Does the conservation of $\frac{\partial L}{\partial\dot{q}_i}$ necessarily require $q_i$ to be cyclic? If a generalized coordinate $q_i$ is cyclic, the conjugate momentum $p_i=\frac{\partial L}{\partial\dot{q}_i}$ is conserved. 
Is the converse also true? To state more explicitly, if a conjugate momentum $$p_i=\frac{\partial L}{\partial\dot{q}_i}=C_1\tag{1}$$ is conserved, will $q_i$ be necessarily cyclic? If we integrate $(1)$, we get $$L=C_1(q_i,\dot{q}_i)\dot{q}_i+C_2(q_i) q_i\tag{2}$$ From $(2)$, it is evident that the conservation of $p_i$ does not necessarily imply $q_i$ is cyclic. $q_i$ is cyclic only if $C_2=0$ which is only a special case.
Assuming my little observation is correct what is an example (perhaps a physical one) of such a situation i.e., a conserved $p_i$ with a non-cyclic $q_i$? I cannot immediately think of one.
 A: THEOREM. Assume that $L(t,q, \dot{q})$ is jointly $C^2$ in the considered coordinate patch and the Hessian matrix  of coefficients $\frac{\partial^2 L}{\partial q^r \partial q^s}$ is everywhere non-singular.
Then, $p_k$ is a constant of motion (it is constant along every solution of EL equations) if and only if $q^k$ is cyclic ($\frac{\partial L}{\partial q^k}(t,q,\dot{q})=0$
for every choice of $t,q,\dot{q}$).
PROOF. If  $L(t,q, \dot{q})$ is jointly $C^2$ and the Hessian matrix  of coefficients $\frac{\partial^2 L}{\partial q^r \partial q^s}$ is non-singular, then for every choice of initial conditions $(t_0, q(t_0), \dot{q}(t_0))$ there is a  local  solution of EL equations satisfying those initial conditions (requiring for instance $C^3$ this solution turns out to be maximal and unique).  Let us pass to the main statement.
If $\frac{\partial L}{\partial q^k}=0$ for every $(t, q, \dot{q})$, then every solution
$t \mapsto (t, q(t), \dot{q}(t))=:\gamma(t)$
of EL equations
$$\frac{d}{dt}\left( \frac{\partial L}{\partial \dot{q}}|_{\gamma(t)}\right)= \frac{\partial L}{\partial q^k}|_{\gamma(t)}\:, \quad \frac{dq^k}{dt}|_{\gamma(t)} = \dot{q}(t)$$
satisfies
$$\frac{dp_k|_\gamma(t)}{dt}=\frac{d}{dt}\left( \frac{\partial L}{\partial \dot{q}}|_{\gamma(t)}\right)=0$$
so that $p_k$ is a constant of motion.
Vice versa, if for every solution $\gamma$ it holds
$$\frac{d}{dt}\left( \frac{\partial L}{\partial \dot{q}}|_{\gamma(t)}\right)=0\:,$$
form EL equations we also have that
$$\frac{\partial L}{\partial q^k}|_{\gamma(t)}=0\:.$$
To conclude, fix a kinetical state $(t,q,\dot{q})$. We know that there is a solution of EL equations which admits that state as initial conditions. Therefore, evaluating $p_k$ along that solution at time $t$,
$$\frac{\partial L}{\partial q^k}(t,q,\dot{q})\left(=\frac{dp_k|_\gamma(t)}{dt}\right)=0\:,$$
for every choice of $t,q,\dot{q}$.    $\Box$
A: *

*The title question (v2) fails e.g. for static Lagrangians $L(q)$ independent of $\dot{q}$. 

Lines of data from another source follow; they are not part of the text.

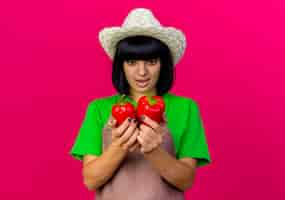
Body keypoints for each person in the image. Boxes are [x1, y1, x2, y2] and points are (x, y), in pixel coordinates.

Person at [69, 8, 211, 200]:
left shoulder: (186, 108)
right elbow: (91, 180)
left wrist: (154, 151)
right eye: (132, 62)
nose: (142, 72)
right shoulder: (99, 109)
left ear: (163, 64)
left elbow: (186, 180)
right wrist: (120, 145)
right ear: (121, 65)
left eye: (151, 61)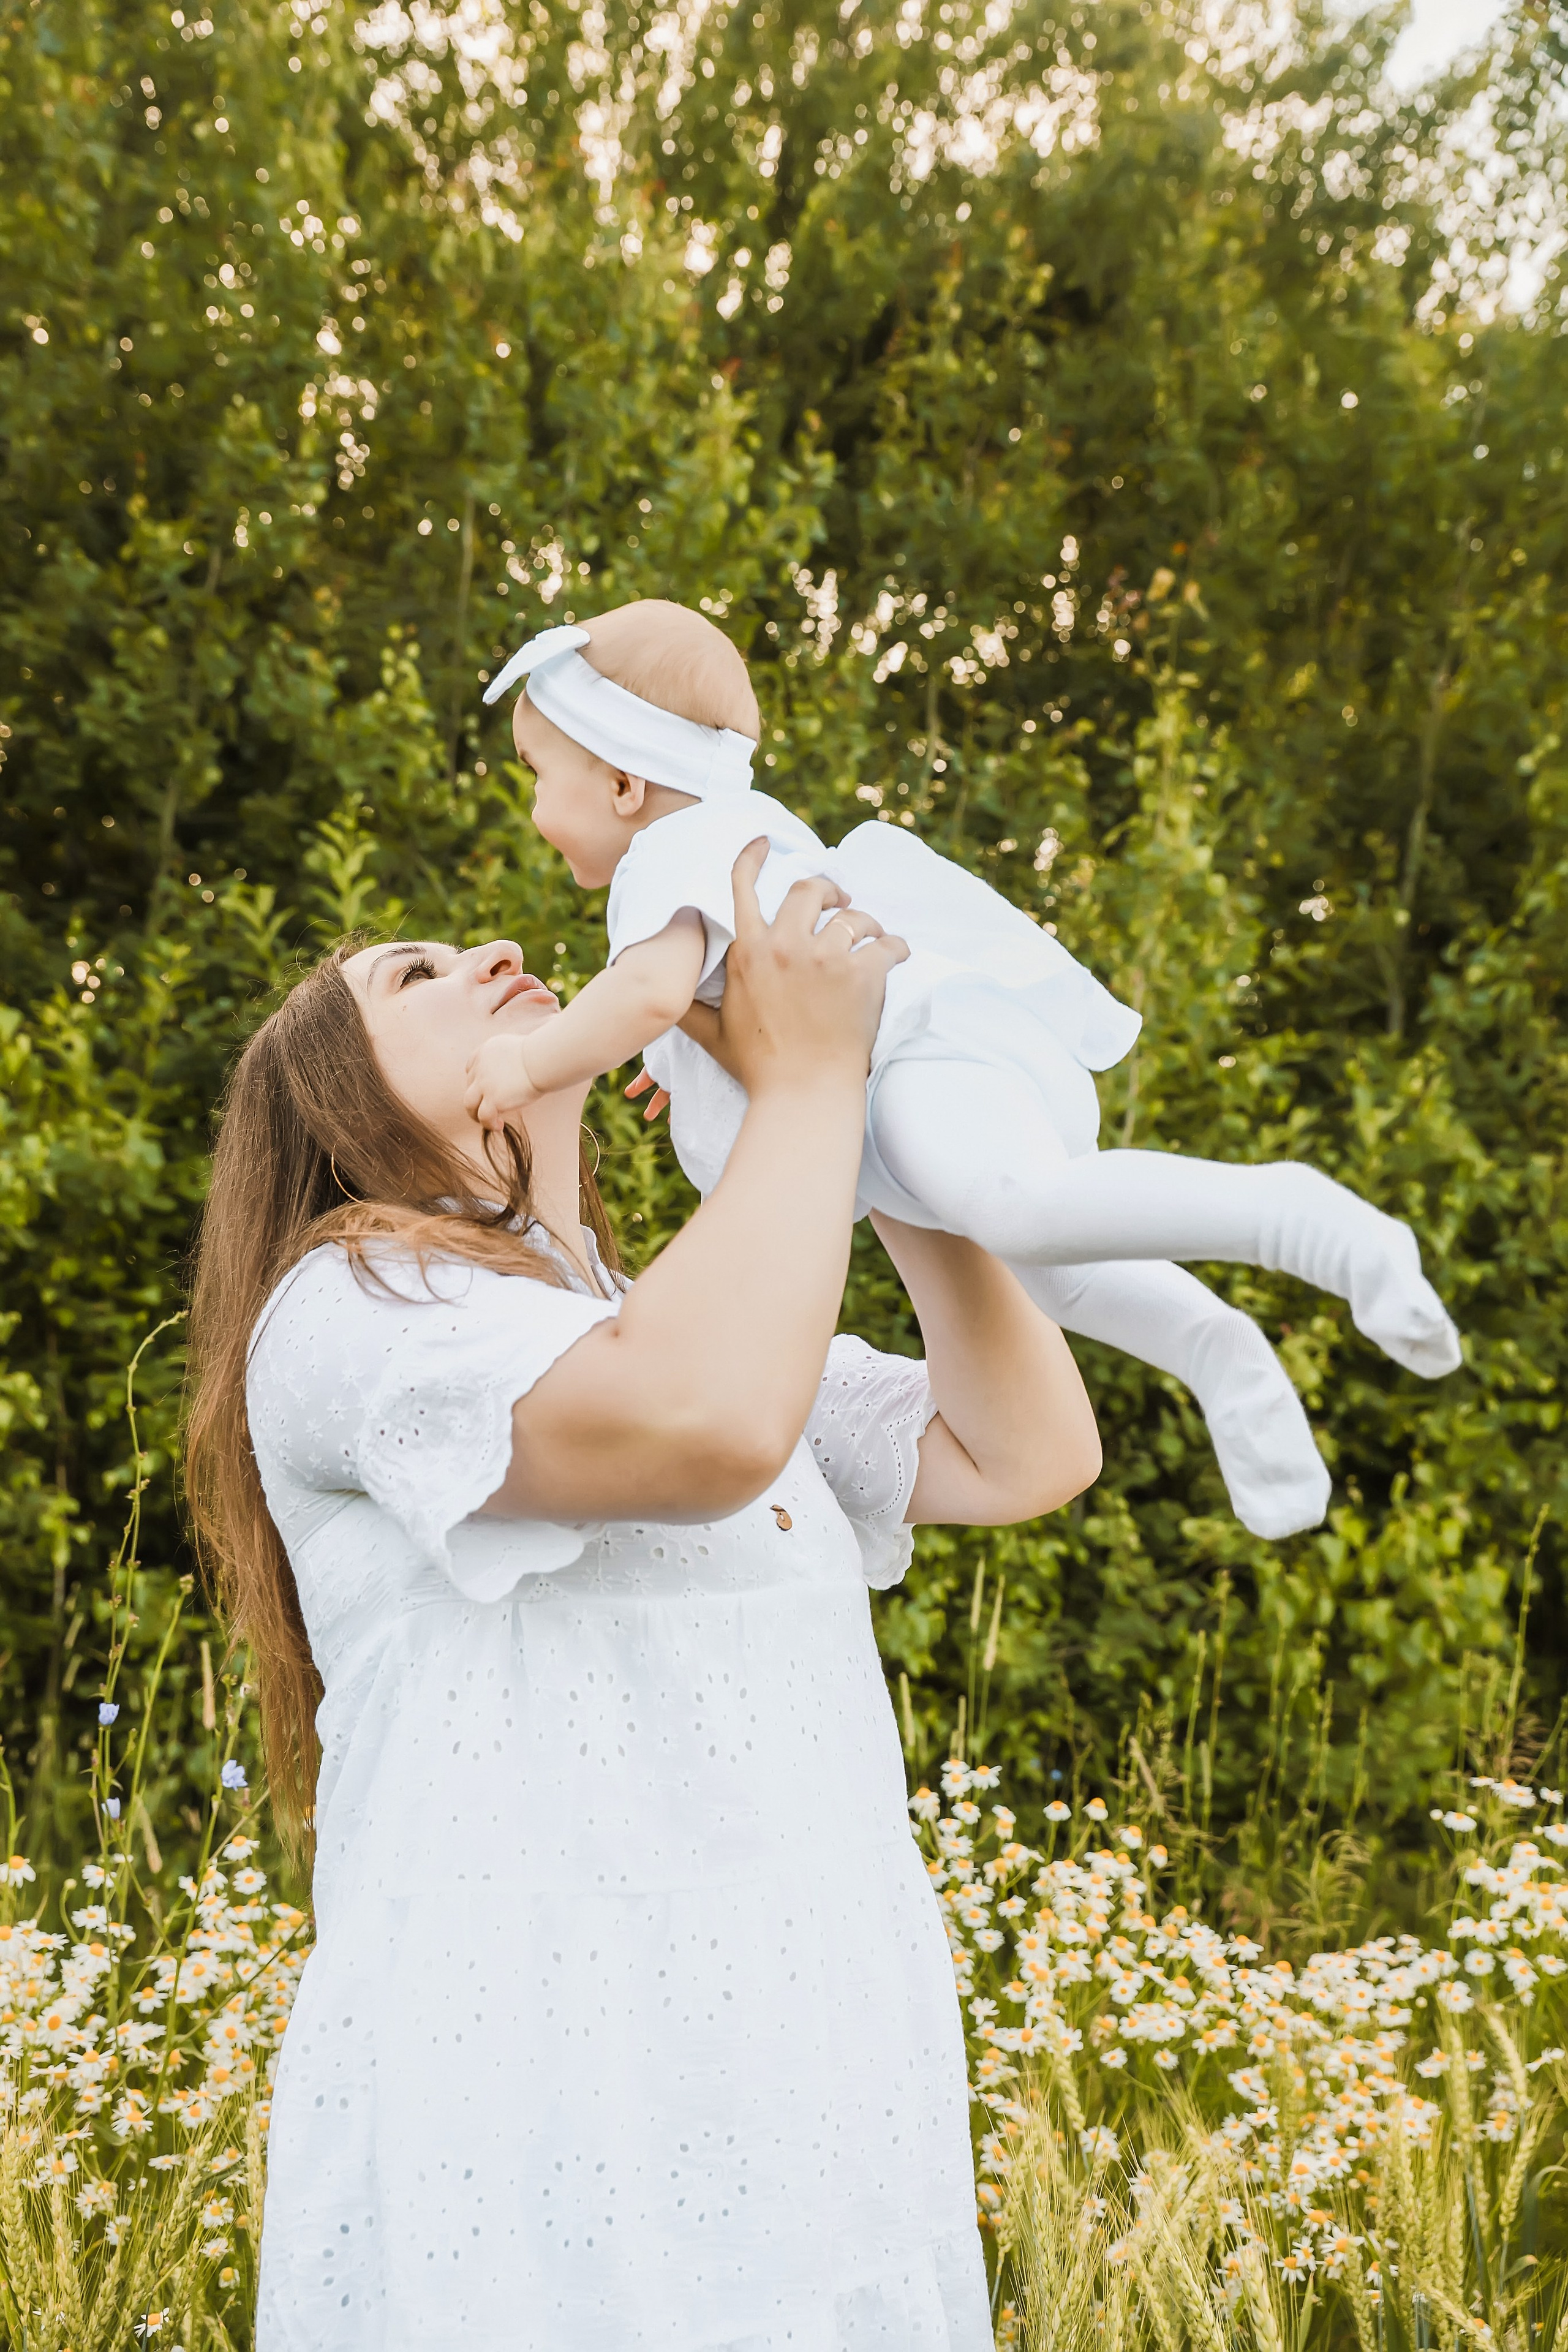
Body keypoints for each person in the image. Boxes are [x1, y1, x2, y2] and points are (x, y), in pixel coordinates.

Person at [184, 844, 1102, 2350]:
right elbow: (704, 1428)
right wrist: (802, 1092)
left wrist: (875, 1139)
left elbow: (1018, 1451)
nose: (486, 946)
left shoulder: (644, 1313)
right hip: (545, 2101)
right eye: (412, 974)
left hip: (798, 2085)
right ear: (337, 1110)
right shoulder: (342, 1312)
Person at [469, 599, 1462, 1542]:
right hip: (900, 1090)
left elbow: (644, 994)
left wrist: (522, 1064)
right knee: (1062, 1285)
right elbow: (692, 1008)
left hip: (919, 1058)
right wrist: (678, 1061)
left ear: (623, 784)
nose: (532, 812)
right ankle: (1219, 1354)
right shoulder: (722, 841)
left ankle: (1298, 1217)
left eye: (533, 776)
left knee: (1026, 1213)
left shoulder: (670, 852)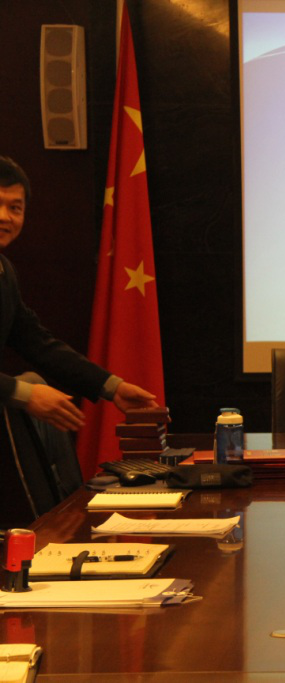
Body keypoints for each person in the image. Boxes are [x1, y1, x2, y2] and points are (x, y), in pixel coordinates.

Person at [0, 156, 158, 524]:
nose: (5, 217)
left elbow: (37, 342)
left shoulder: (4, 272)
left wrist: (112, 387)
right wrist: (23, 394)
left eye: (15, 207)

*More generally, the title question essentially asks about the possible existence of an inverse Noether theorem, see e.g. this Phys.SE post.

*One cannot naively integrate on-shell equations $\frac{\partial L}{\partial \dot{q}^j}~\approx~c_j$ to deduce an off-shell Lagrangian $L$ (even if $L$ is known to exists). 

*Still not convinced? Try to work out what happens in the case of a free non-relativistic particle.